Cause for Celebration: Idaho “Ag-Gag” Statute Struck Down
First such law to be ruled unconstitutional
By Leslie Brueckner, Senior Attorney. Source.
In a landmark ruling issued today, an Idaho federal court struck down the State’s controversial “ag-gag” statute on federal constitutional grounds, holding that it violates the First Amendment and the Equal Protection Clause. This is the first ruling in the country on the constitutionality of such laws, which have been proposed or enacted in more than a dozen states in recent years at the behest of animal industry lobbyists—with more in the legislative pipeline.
Idaho’s ag-gag statute makes it a crime to conduct an undercover investigation at an Idaho agricultural facility. Under this law, journalists, workers, activists, and members of the public can be convicted for videotaping animal cruelty or life-threatening safety violations.
Public Justice challenged the law in Idaho federal court as part of a broad coalition including the Animal Legal Defense Fund, People for the Ethical Treatment of Animals, American Civil Liberties Union of Idaho, Center for Food Safety, and Farm Sanctuary (among others). The coalition argued that the ag-gag statute violates the First Amendment by suppressing speech that criticizes factory farms, and that it violates the Equal Protection Clause of the Fourteenth Amendment because it was motivated by unconstitutional animus against animal advocates.
The court agreed on both counts, holding—first—that the law has the effect of suppressing speech on topics of immense public importance including the safety of the food supply, and the safety of farm workers and animals.

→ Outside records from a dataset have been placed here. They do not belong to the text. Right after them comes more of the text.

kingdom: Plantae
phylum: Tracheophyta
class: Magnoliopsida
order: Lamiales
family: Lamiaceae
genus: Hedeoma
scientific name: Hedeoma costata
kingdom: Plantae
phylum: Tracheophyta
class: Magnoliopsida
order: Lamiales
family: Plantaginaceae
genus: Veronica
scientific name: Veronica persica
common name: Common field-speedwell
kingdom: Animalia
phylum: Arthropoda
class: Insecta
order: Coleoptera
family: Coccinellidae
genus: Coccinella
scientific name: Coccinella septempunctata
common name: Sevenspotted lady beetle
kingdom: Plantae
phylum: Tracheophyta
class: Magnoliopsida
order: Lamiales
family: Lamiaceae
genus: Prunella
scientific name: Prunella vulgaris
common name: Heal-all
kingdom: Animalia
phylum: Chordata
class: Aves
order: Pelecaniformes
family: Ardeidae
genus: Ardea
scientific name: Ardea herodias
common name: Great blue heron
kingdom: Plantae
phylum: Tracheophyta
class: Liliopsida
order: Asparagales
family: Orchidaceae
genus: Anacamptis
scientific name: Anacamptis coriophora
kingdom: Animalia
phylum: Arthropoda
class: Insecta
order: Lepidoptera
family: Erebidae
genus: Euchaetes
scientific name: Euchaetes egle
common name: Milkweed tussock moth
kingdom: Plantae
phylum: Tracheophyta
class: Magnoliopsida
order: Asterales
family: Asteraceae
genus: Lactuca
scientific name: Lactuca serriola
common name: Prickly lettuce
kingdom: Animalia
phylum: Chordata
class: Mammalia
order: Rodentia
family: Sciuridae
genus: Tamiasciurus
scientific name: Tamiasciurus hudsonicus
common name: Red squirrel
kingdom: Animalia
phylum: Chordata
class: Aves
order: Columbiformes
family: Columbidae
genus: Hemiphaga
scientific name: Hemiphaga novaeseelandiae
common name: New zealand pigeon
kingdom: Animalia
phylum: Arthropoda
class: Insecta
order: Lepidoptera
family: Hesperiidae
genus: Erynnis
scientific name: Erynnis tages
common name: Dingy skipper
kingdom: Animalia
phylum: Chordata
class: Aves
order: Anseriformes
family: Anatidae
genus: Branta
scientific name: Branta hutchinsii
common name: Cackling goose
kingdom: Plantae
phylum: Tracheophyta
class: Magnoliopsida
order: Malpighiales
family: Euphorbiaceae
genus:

On the Equal Protection Clause point, the court held that “protecting the private interests of a powerful industry, which produces the public’s food supply, against public scrutiny is not a legitimate government interest.”
We applaud this ruling for a host of reasons. First, Ag-Gag laws are seriously hazardous to your health. Without the ability to investigate animal agricultural operations, there would be virtually no way to ensure that large-scale animal production facilities comply with the laws that are designed to protect the public from the adulterated food that results from unsanitary practices in the animal industry.
This is no small matter: last year alone, tens of thousands of Americans became seriously ill or died from eating meat, poultry, and dairy from factory farms, slaughterhouses, and processing plants. If existing Ag-Gag laws are allowed to remain on the books, and new Ag-Gag laws spring up in other states, the food-safety crisis would reach epidemic proportions. It’s that simple.
Ag Gag laws are also designed to stop the public from knowing about the animal abuse that runs rampant in modern-day “factory farms.” In the last decade, animal-protection advocates have conducted more than 80 undercover investigations at factory farms in the United States, virtually all of which would be criminalized under Idaho’s ag gag law. Without exception, each investigation has exposed almost unimaginable animal suffering, such as cows too sick to stand being dragged by chains and pushed by forklifts to the “kill floor.”
Today’s ruling is one step towards ensuring transparency in America’s food industry. It means that Idaho’s factory farms can no longer operate in secret.
We want this ruling to be the beginning of the end of ag-gag laws everywhere, and are fighting to make that so. Today’s ruling sends a powerful message to industry lobbyists and state lawmakers that Americans are not going to just stand by and watch their rights being sold to the highest bidder. Not this time, anyway.